Friday, November 4, 2016.
Speaking And Singing For My Supper.
I get a dozen or so requests to speak before groups that range from clubs like Rotary to business meetings from out of town whose organizers want something light in their programs. I deliver a mix of anecdotes and advice on how to get the most out of eating around New Orleans.
I begin these presentations with three stories I have used for this purpose for over forty years. They get the biggest laughs of the evening. I ask if anyone in the audience has heard them before. Nobody ever has, unless Mary Ann is in the room. She claims that she can finish all my sentences, so well does she know what I am thinking.
The group I address today is high caliber. A lady who looks to be about thirty-eight is celebrating her fiftieth birthday. Her gift is to be with forty friends from all over the country for a few days of enjoying New Orleans. They have done this in good style. I don't know what the whole agenda is, but tonight it begins with a cocktail party in that handsome, masculine private bar on the third floor lobby of the Ritz-Carlton Hotel. This is where I deliver myself of my talk. After the Three Stories comes a short Katrina tale, then a report on New Orleans food in general.
In it, I introduce the concept of Theoretical Cuisine. This is what you get when you go to a classy restaurant for a dinner of ingredients you've never had before, prepared in ways you've never imagined. Another aspect of Theoretical Cuisine is that it doesn't always satisfy one's appetite for, you know, like. . . eating.
My part of the program complete, the group walks the seven blocks from the Ritz to the restaurant where dinner will be served. It was chosen well: Restaurant August. The party room is on the third floor--the very same place where my son Jude had his wedding reception two years ago. That was a spectacular evening of food, drink, and music, and it was again tonight, in a more formal way. Six tables each had an an empty chair for me, so I could move from table to table all night--just like I do with the Eat Club dinners.
The wines were certainly a strong start: Pouilly Fuisse for the white, Chateauneuf du Pape for the red.

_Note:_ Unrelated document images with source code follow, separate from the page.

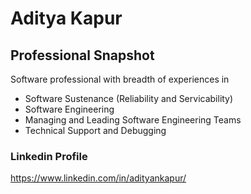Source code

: # Aditya Kapur

## Professional Snapshot
Software professional with breadth of experiences in 
- Software Sustenance (Reliability and Servicability) 
- Software Engineering
- Managing and Leading Software Engineering Teams
- Technical Support and Debugging

### Linkedin Profile 
https://www.linkedin.com/in/adityankapur/





<!--
**adityaka/adityaka** is a ✨ _special_ ✨ repository because its `README.md` (this file) appears on your GitHub profile.

Here are some ideas to get you started:

- 🔭 I’m currently working on ...
- 🌱 I’m currently learning ...
- 👯 I’m looking to collaborate on ...
- 🤔 I’m looking for help with ...
- 💬 Ask me about ...
- 📫 How to reach me: ...
- 😄 Pronouns: ...
- ⚡ Fun fact: ...
-->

These two were chosen by sommelier and friend Erin White, who has been part of the New Orleans wine scene for at least thirty years.
I imagine that some of the people attending this dinner made a connection between Restaurant August's menu and my Theoretical Cuisine. I didn't mean that to happen, if it did; I find August quite satisfying, and few of the people I spoke with were any more puzzled than I was.
Example: the first course was smoked swordfish with a crudo quality. Among three kinds of citrus and other tropical fruits in the recipe, one was "finger limes." New to me. These look like little elongated spools, with juice and oils at the highest imaginable level of acidity and astringency. The persimmons lower the sharpness.
Second course: Roasted garlic tortelli pasta, with pink-eye peas (not contagious). Now grilled octopus with roasted tomatoes, chiles and green beans, with some brilliant, crispy farro grains. Cooked then fried, the chef told me.
By this point I learn that most of the guests are in one way or another in the financial business. But they all seem to have curiosity about my occupation, and how a radio show about nothing but food three hours a day six days a week could possibly be viable.
Round four: roasted duck breast glazed with sugar and spices, peaches and seared foie gras. Ah, I knew that last item would be coming. Foie gras is rarely absent from August's larder. In somewhat the same vein, we now have roasted lamb loin and shoulder with, for the third time tonight, a kind of pasta. The Chateauneuf du Pape bottles get a good workout in this course.
The Joe Simon five-piece band plays at perfect tolerable level all evening long. One of the members knows me and I him, and that connection winds up with my taking the microphone and delivering "Laura," into which the band had already launched. That's one of my favorite songs. The birthday girl was at least little impressed.
I don't remember getting dessert--too many good conversations going on. But it's a dirt cake, a refugee from Halloween. Chocolate pudding and coconut sorbet, among other things.
The dinner has no slack spots, and persists until after midnight for a very happy group. The hubby of the celebrant brushes past me with something in his hand. My price is whatever the buyer thinks it's worth. Further evidence that I can get away with performing in public.
Restaurant August. CBD: 301 Tchoupitoulas. 504-299-9777.